YOUR TASK
The answer must be every line below that holds the word "index".

**** MATERIAL TO PROCESS

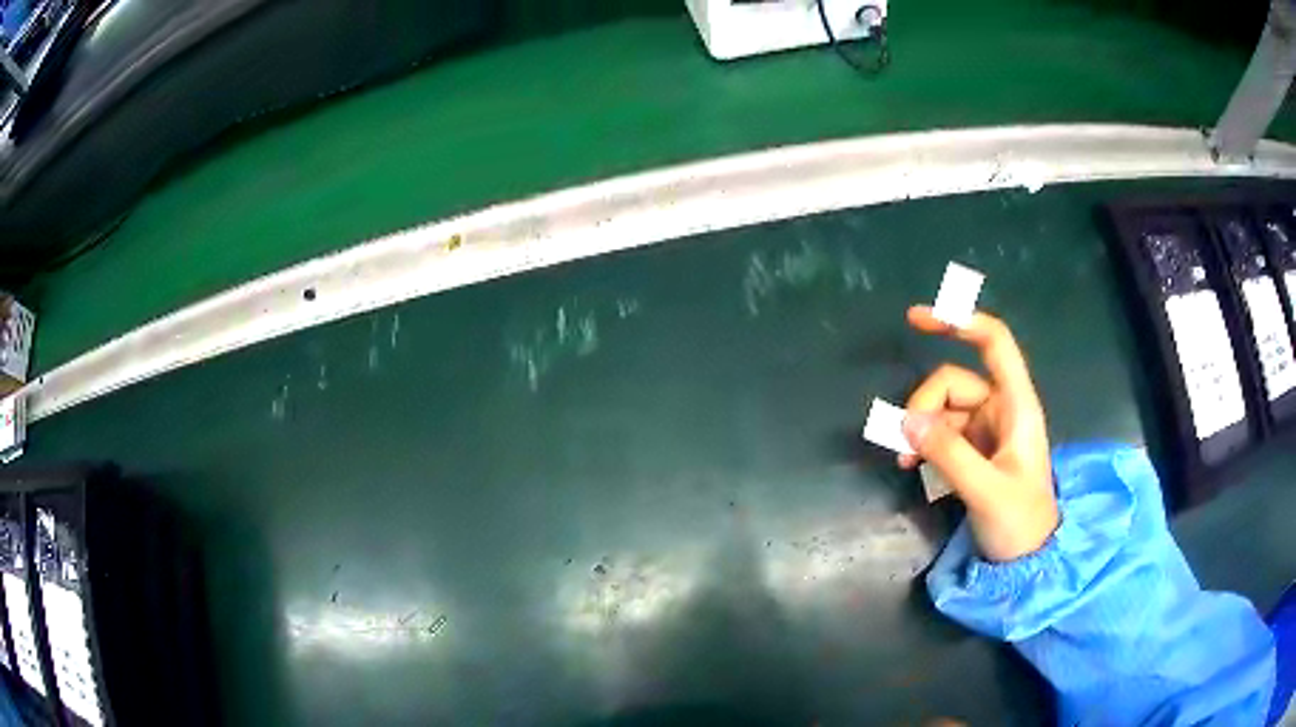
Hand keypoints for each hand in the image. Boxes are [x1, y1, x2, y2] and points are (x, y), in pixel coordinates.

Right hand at [898, 306, 1057, 561]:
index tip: (917, 318)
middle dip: (923, 406)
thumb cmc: (1019, 523)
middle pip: (953, 382)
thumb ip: (949, 454)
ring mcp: (986, 430)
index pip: (994, 343)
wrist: (1028, 561)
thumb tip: (906, 421)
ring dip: (918, 429)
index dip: (960, 321)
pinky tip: (910, 466)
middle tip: (903, 445)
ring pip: (942, 409)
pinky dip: (922, 444)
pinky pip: (940, 433)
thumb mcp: (986, 491)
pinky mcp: (973, 451)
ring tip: (903, 462)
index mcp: (1017, 406)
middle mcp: (1001, 409)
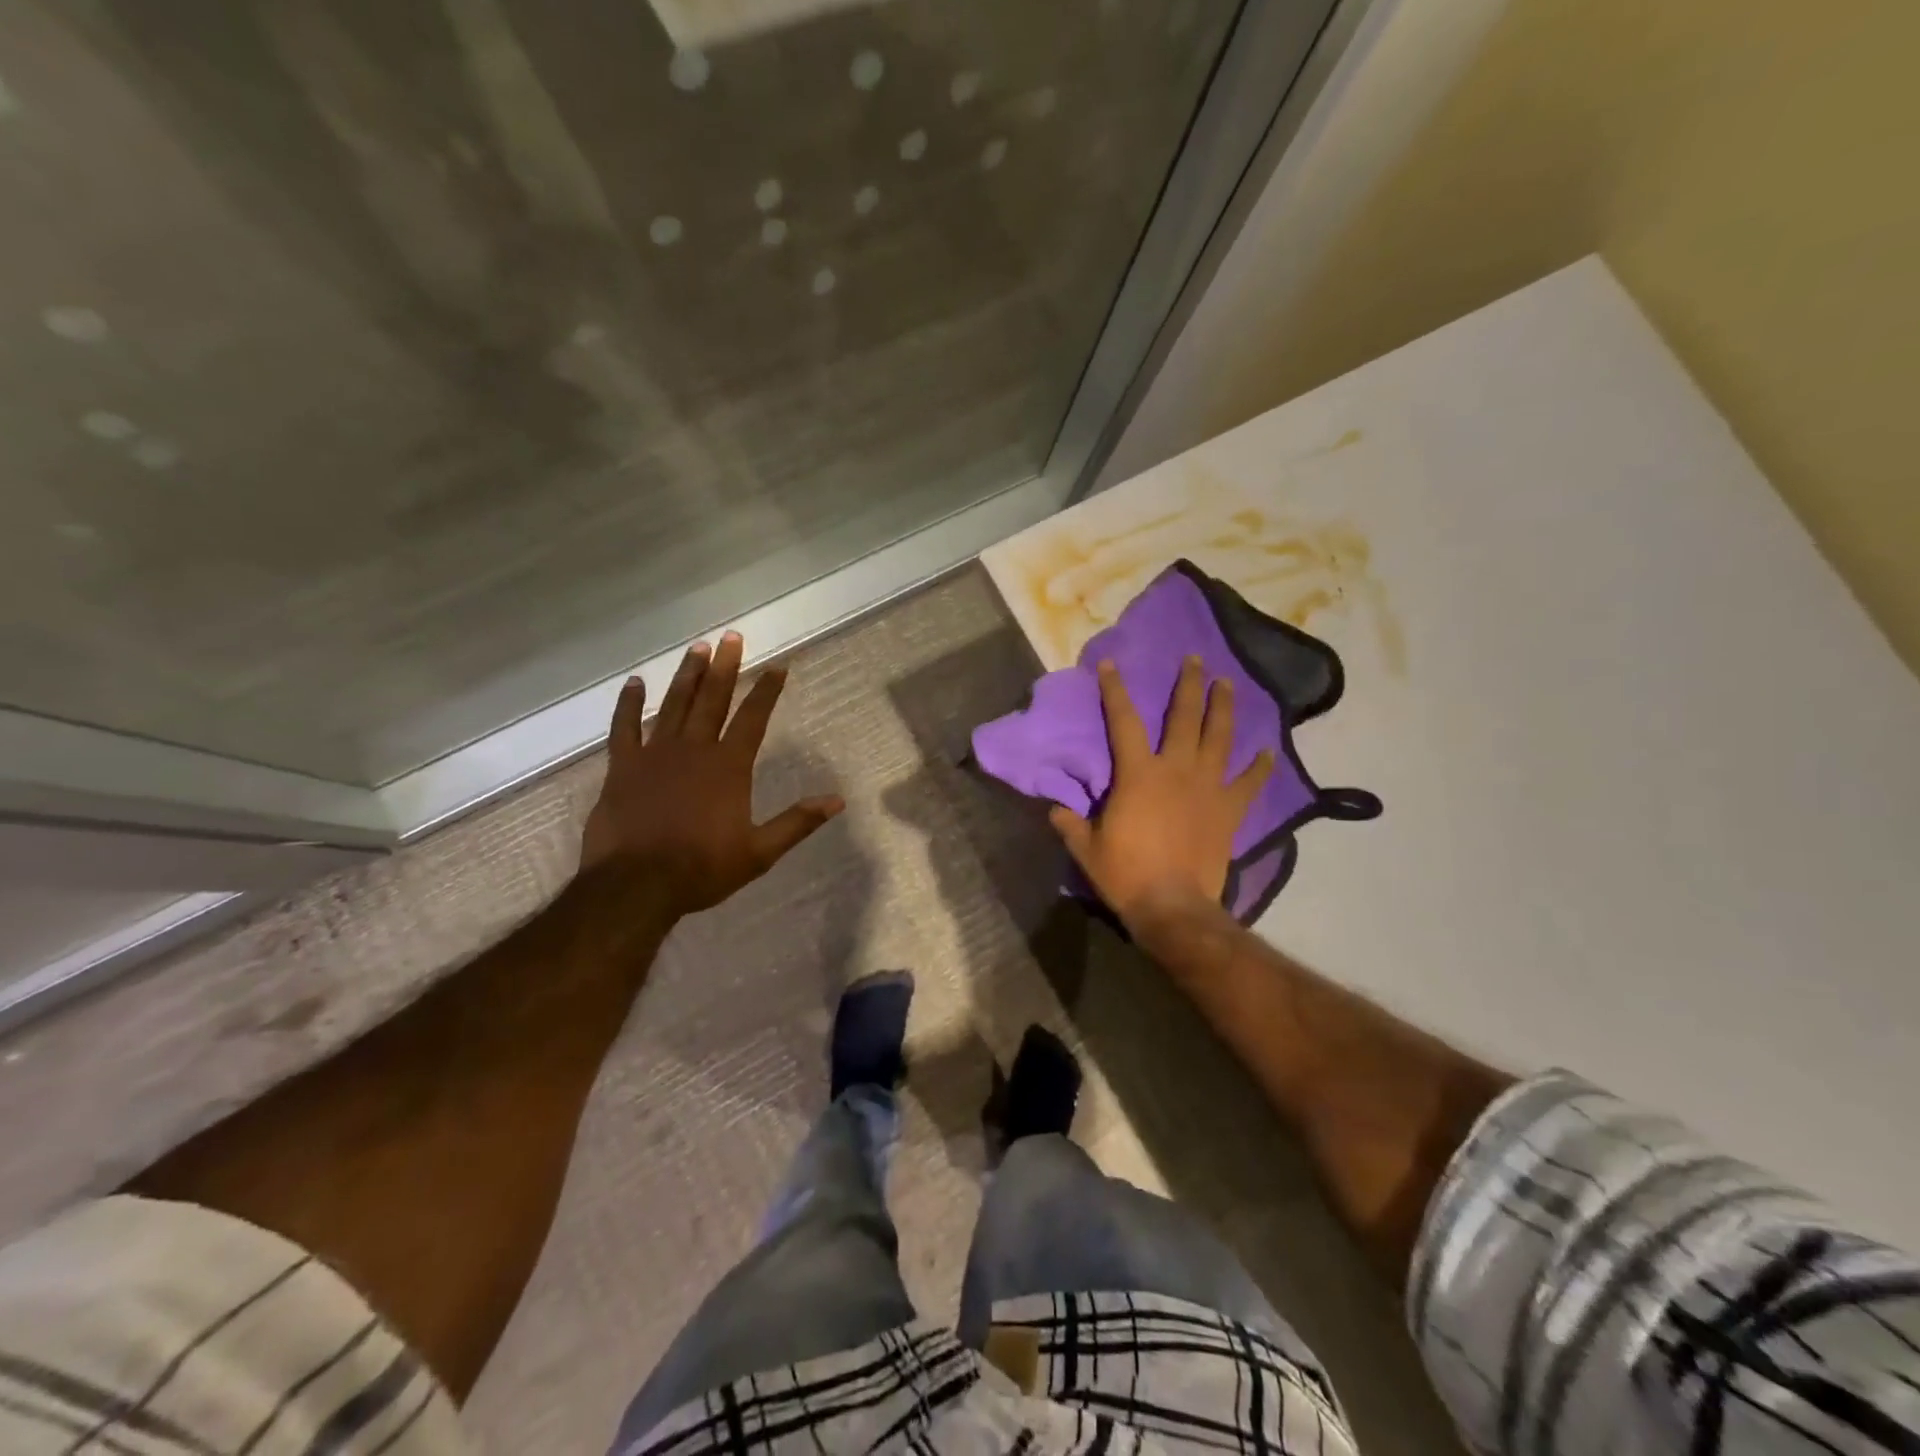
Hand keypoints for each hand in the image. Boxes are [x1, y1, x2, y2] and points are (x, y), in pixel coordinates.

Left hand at [580, 632, 843, 917]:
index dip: (767, 691)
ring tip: (697, 648)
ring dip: (687, 675)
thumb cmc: (702, 869)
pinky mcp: (623, 767)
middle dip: (725, 667)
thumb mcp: (759, 852)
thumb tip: (837, 800)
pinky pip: (625, 727)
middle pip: (712, 699)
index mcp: (729, 767)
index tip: (777, 666)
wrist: (636, 885)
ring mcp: (655, 754)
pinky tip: (634, 684)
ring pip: (674, 704)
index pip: (753, 719)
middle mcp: (694, 749)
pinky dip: (629, 704)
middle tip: (732, 636)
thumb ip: (797, 822)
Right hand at [1049, 656, 1271, 933]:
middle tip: (1195, 659)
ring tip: (1227, 684)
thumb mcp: (1087, 848)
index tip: (1110, 664)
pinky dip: (1259, 766)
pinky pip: (1248, 782)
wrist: (1173, 906)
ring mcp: (1208, 787)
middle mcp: (1175, 770)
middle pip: (1184, 717)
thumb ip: (1071, 823)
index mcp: (1137, 774)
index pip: (1122, 721)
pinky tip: (1268, 751)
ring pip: (1219, 738)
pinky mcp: (1229, 810)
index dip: (1114, 690)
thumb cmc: (1125, 874)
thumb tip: (1056, 810)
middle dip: (1188, 685)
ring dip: (1223, 708)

********

EXERCISE RESULT
index tip: (917, 318)
index pip: (994, 343)
index dip: (960, 321)
index mcp: (1017, 406)
index dip: (767, 691)
index mcp: (729, 767)
index tip: (777, 666)
index pip: (753, 719)
index tip: (1110, 664)
index mcp: (1137, 774)
index pip: (1122, 721)
index dip: (1114, 690)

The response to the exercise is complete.